- Nationality: Iranian
- Born: 30 May 1988 (age 36) Tehran, Iran

Motocross career
- Years active: 2009; present
- Championships: 2009, Iran's first-ever female championship in motocross

= Noora Naraghi =

Iranian motorcycle racer

Noora Naraghi (Persian: نورا نراقی; born 30 May 1988) is an Iranian motocross racer. She is the first women's Iran motocross champion. In 2009, she won Iran's first-ever female championship in motocross. Then, she had made headline news in Iran and worldwide. In 2010, she traveled to Tallahassee, Florida, USA to learn motocross from Stefy Bau, former women's world motocross champion, the elite worldwide motocross academy for women – so, CNN picked up the story. In 2010, she also raced in competitions sponsored by the American Motorcyclist Association.

== Early life ==
Naraghi was born in Tehran, Iran. She became interested in the sport after watching her father (Mehrshad Naraghi) compete in races.
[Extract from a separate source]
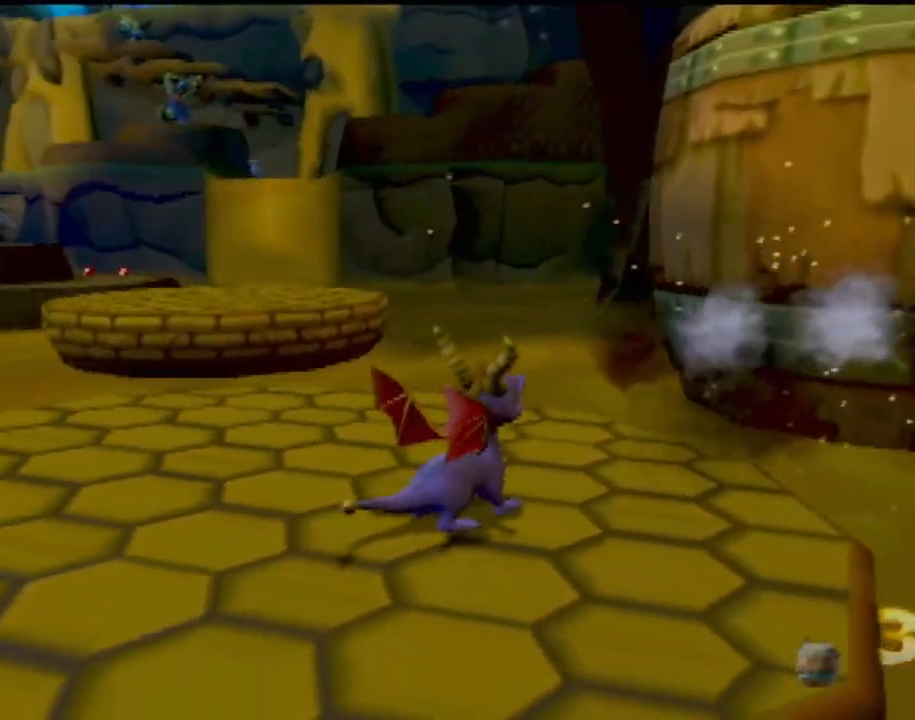
{"buttons": [], "left_stick": "right", "events": [[201, "left_stick", "center"], [334, "left_stick", "right"]]}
She began riding motorcycles at the age of four.

== Family ==
Her father, Mehrshad Naraghi, her mother, Shahrzad Nazifi, and her brother Meraat Naraghi are also motocross riders.

== Career ==
She won Iran's first-ever female championship in motocross, on 30 October 2009. Then, she traveled to Tallahassee, Florida, US (in 2010) to learn motocross from Stefy Bau, former women's world motocross champion, the elite worldwide motocross academy for women. In 2010, she also raced in competitions sponsored by the American Motorcyclist Association.